The point of the observation period is to make certain that the machine is measuring only deep lung breath and not residual alcohol in the mouth. When someone burps, belches or regurgitates, they are expelling gases from their digestive system through the mouth -- and any alcohol that might still be in the stomach could contaminate a breath sample by registering a higher alcohol concentration that is present in the body.

The larger question, however, is whether or not a judge can rely on his personal knowledge when ruling on a case. Jurors are instructed that they are to make their decision based solely on the evidence presented in court. Does that same admonition hold true when a judge is the trier of fact? What if a jury is seated? Can the judge make rulings on the admissibility of evidence based on his or her personal knowledge or recollection?

If so, that's a troubling notion that can cut both ways.

Tuesday, January 27, 2009

Coach charged in death of football player

Mr. David Stinson, head coach for the Pleasure Ridge Park H.S. football team, was charged this past Thursday for reckless homicide in the death of a player at summer practice.  Mr. Stinson asked the Jefferson County Commonwealth's Attorney to speak to the grand jury but his request was denied.  The only person who testified before the grand jury was a Louisville Metro Police detective.

Mr. Gilpin was taking Adderall at the time of his death and had been taking creatine - though he may have stopped taking it before his death.

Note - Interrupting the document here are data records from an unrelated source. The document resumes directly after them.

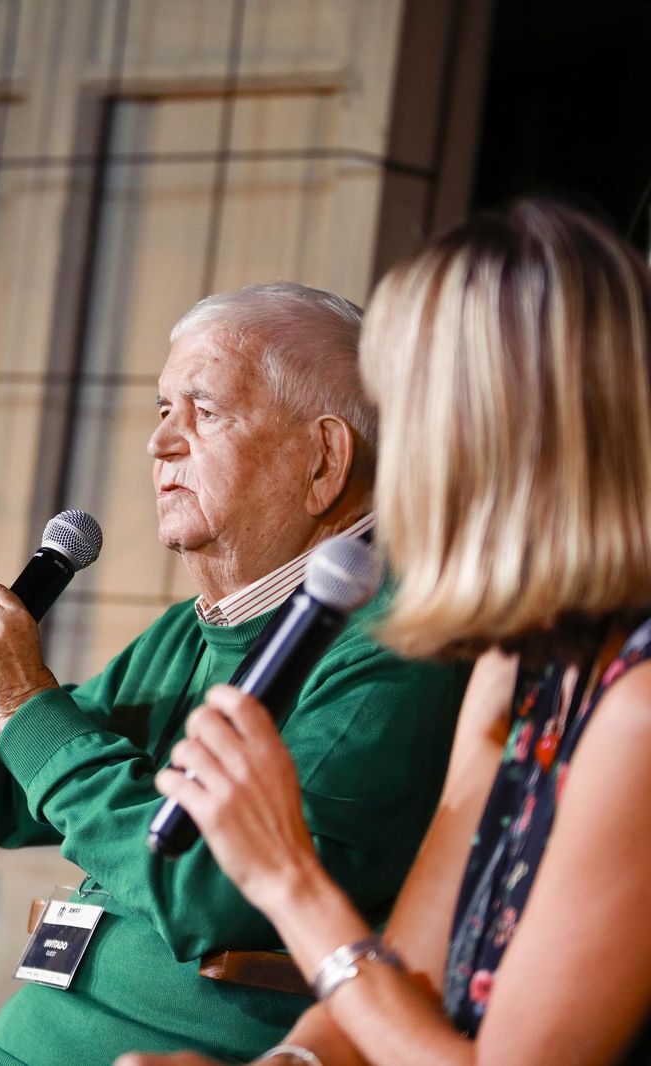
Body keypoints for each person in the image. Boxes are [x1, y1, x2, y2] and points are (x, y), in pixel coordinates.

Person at [0, 283, 470, 1066]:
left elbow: (212, 889)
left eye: (203, 412)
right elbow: (8, 793)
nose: (159, 444)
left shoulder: (398, 642)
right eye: (162, 410)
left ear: (324, 460)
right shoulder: (202, 625)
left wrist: (28, 701)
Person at [116, 202, 651, 1066]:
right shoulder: (522, 661)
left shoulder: (640, 712)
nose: (385, 455)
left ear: (515, 433)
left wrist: (287, 878)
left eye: (410, 407)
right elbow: (404, 975)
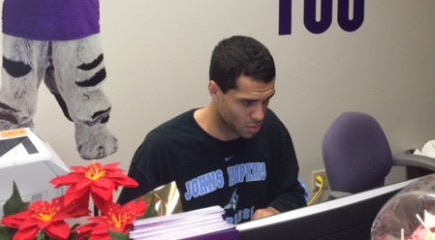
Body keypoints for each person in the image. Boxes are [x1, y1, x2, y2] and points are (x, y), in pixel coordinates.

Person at [118, 35, 307, 224]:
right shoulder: (163, 149)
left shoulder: (270, 129)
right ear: (215, 91)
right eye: (247, 102)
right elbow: (126, 228)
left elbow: (292, 192)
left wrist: (276, 210)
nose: (259, 114)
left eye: (266, 100)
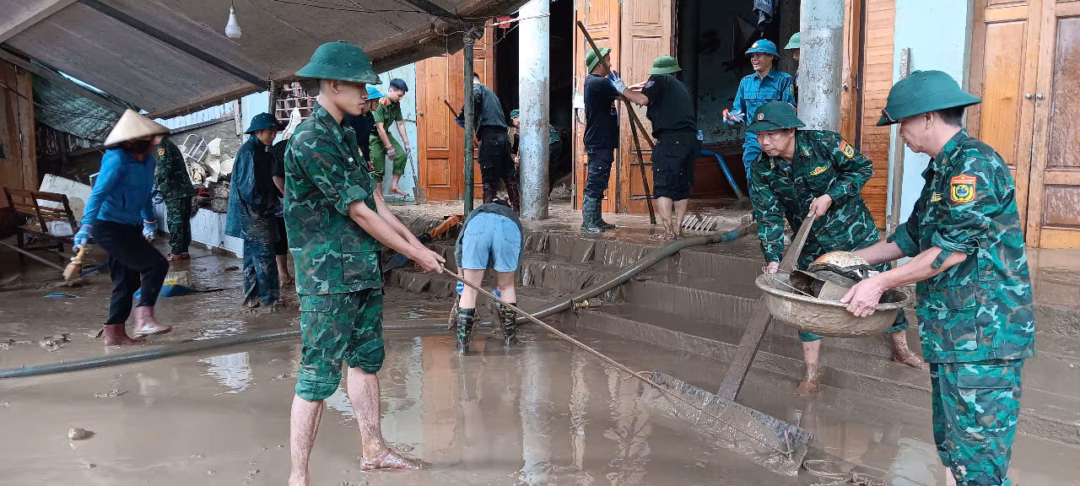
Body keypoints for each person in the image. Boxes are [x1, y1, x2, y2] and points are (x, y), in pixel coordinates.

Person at [841, 71, 1034, 486]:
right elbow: (911, 237)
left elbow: (950, 250)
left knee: (979, 464)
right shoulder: (941, 170)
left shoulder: (974, 166)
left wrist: (878, 283)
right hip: (952, 334)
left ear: (927, 118)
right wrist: (848, 259)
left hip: (983, 338)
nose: (901, 135)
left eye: (902, 124)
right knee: (954, 450)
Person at [285, 41, 445, 484]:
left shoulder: (346, 134)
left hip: (360, 270)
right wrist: (414, 254)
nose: (365, 94)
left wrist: (419, 245)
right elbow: (356, 211)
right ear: (333, 85)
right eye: (359, 86)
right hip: (326, 278)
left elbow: (375, 201)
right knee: (317, 375)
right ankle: (298, 477)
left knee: (365, 359)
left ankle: (373, 449)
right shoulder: (310, 139)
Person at [747, 101, 927, 396]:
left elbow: (862, 168)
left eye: (772, 134)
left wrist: (831, 195)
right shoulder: (761, 169)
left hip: (855, 235)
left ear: (791, 130)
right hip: (811, 244)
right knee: (805, 302)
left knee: (882, 290)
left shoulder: (824, 143)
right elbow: (768, 216)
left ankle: (902, 351)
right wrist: (773, 259)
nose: (765, 142)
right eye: (759, 135)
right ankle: (811, 373)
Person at [73, 109, 172, 346]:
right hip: (107, 226)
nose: (151, 144)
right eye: (147, 140)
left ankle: (114, 335)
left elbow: (145, 192)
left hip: (130, 225)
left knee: (128, 282)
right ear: (130, 141)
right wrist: (85, 226)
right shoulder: (116, 160)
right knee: (156, 265)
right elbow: (98, 194)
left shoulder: (148, 160)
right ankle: (144, 318)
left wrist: (149, 220)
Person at [610, 55, 699, 240]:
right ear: (675, 71)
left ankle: (668, 232)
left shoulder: (658, 79)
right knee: (682, 185)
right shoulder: (683, 88)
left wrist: (623, 89)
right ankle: (679, 229)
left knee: (664, 185)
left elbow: (642, 99)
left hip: (670, 140)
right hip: (691, 141)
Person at [226, 113, 284, 309]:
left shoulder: (258, 151)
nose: (273, 136)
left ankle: (252, 300)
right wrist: (270, 206)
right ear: (258, 131)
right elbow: (249, 189)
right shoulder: (249, 152)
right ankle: (270, 302)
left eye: (274, 132)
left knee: (252, 259)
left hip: (254, 213)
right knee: (265, 257)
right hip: (255, 215)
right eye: (270, 132)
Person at [453, 197, 523, 353]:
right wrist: (502, 287)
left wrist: (461, 278)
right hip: (508, 228)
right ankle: (510, 340)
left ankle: (462, 347)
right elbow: (517, 261)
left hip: (477, 228)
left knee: (470, 290)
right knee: (507, 287)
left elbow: (459, 249)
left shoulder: (476, 214)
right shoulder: (511, 216)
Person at [723, 39, 796, 182]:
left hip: (777, 138)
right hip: (754, 139)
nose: (754, 59)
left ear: (771, 57)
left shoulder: (784, 80)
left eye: (759, 55)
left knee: (781, 179)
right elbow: (739, 112)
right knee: (753, 178)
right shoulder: (746, 82)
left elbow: (790, 110)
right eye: (752, 56)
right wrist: (731, 118)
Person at [456, 72, 520, 210]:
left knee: (489, 179)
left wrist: (463, 115)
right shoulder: (492, 95)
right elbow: (505, 113)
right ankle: (516, 209)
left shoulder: (476, 88)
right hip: (503, 138)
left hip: (490, 138)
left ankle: (488, 212)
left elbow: (474, 97)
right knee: (508, 175)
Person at [581, 47, 620, 233]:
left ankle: (596, 220)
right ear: (599, 64)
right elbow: (624, 92)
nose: (610, 64)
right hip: (599, 140)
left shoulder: (599, 83)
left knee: (601, 180)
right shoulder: (596, 83)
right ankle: (588, 222)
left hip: (603, 140)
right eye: (608, 60)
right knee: (596, 180)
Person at [154, 136, 195, 261]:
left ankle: (176, 251)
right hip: (182, 189)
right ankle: (183, 251)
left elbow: (164, 168)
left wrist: (154, 182)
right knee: (183, 221)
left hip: (175, 191)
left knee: (175, 221)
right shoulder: (168, 144)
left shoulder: (163, 146)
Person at [508, 109, 567, 196]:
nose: (514, 124)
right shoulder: (534, 119)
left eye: (513, 121)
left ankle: (539, 195)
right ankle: (546, 195)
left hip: (548, 145)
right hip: (556, 144)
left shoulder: (525, 121)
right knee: (550, 171)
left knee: (541, 170)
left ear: (516, 118)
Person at [370, 78, 411, 197]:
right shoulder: (380, 103)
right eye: (399, 95)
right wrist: (389, 147)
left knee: (401, 155)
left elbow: (400, 123)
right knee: (378, 169)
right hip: (373, 137)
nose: (400, 98)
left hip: (385, 134)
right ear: (391, 91)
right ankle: (379, 198)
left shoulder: (396, 105)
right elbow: (379, 128)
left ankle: (394, 186)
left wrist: (406, 143)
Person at [343, 86, 384, 163]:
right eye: (376, 101)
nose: (378, 104)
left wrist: (367, 159)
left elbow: (365, 141)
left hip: (360, 154)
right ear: (367, 101)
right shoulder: (350, 116)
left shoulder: (370, 118)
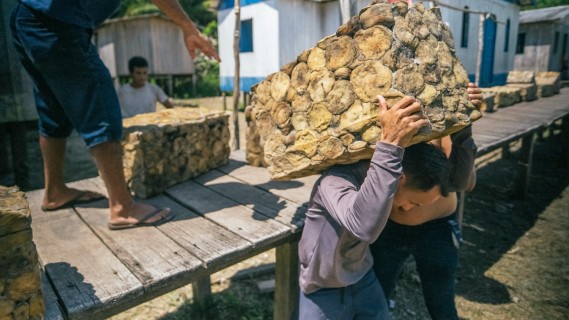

On the afternoon of August 20, while the heat index hovered in the mid-90's, Max Gilpin, an offensive lineman, collapsed.  He was taken to the hospital with a body temperature of  107 degrees.  He died three days later.  Coaches allegedly refused to allow players to take water breaks during practice.  According to a deposition given by the school's athletic director, Mr. Craig Webb, Mr. Gilpin was on the ground for 10-15 minutes before anyone attended to him.

According to reports, a second player also collapsed and spent two days in the hospital.

According to Kentucky law, a person is guilty of reckless homicide, a Class D felony (carrying a range of 1-5 years in prison), if he causes, by his recklessness, the death of another.  Said the Commonwealth's Attorney, "a reasonable man should have realized that something like this could have occurred."  Interestingly enough, none of the five assistant coaches on the field at the time of Mr. Gilpin's collapse were charged.

Earlier this month I posted an article about assigning criminal liability to bad business decisions. Could this case set a precedent and expose all coaches to criminal liability when something goes horribly wrong at practice or in a game? Texas has always been famous for working football players hard during the summer so that they'll be ready to compete in the fall -- you haven't forgotten about Bear Bryant's Junction Boys? While in law school it was not unusual for me to come home from work and run 5 miles in 90 and 100 degree temperatures before going to class. Have the increased use of prescription pharmaceuticals, over the counter medicines and supplements made us more vulnerable to the heat? 

Only time will tell if Mr. Gilpin's death was a tragic accident or a death that could have been prevented.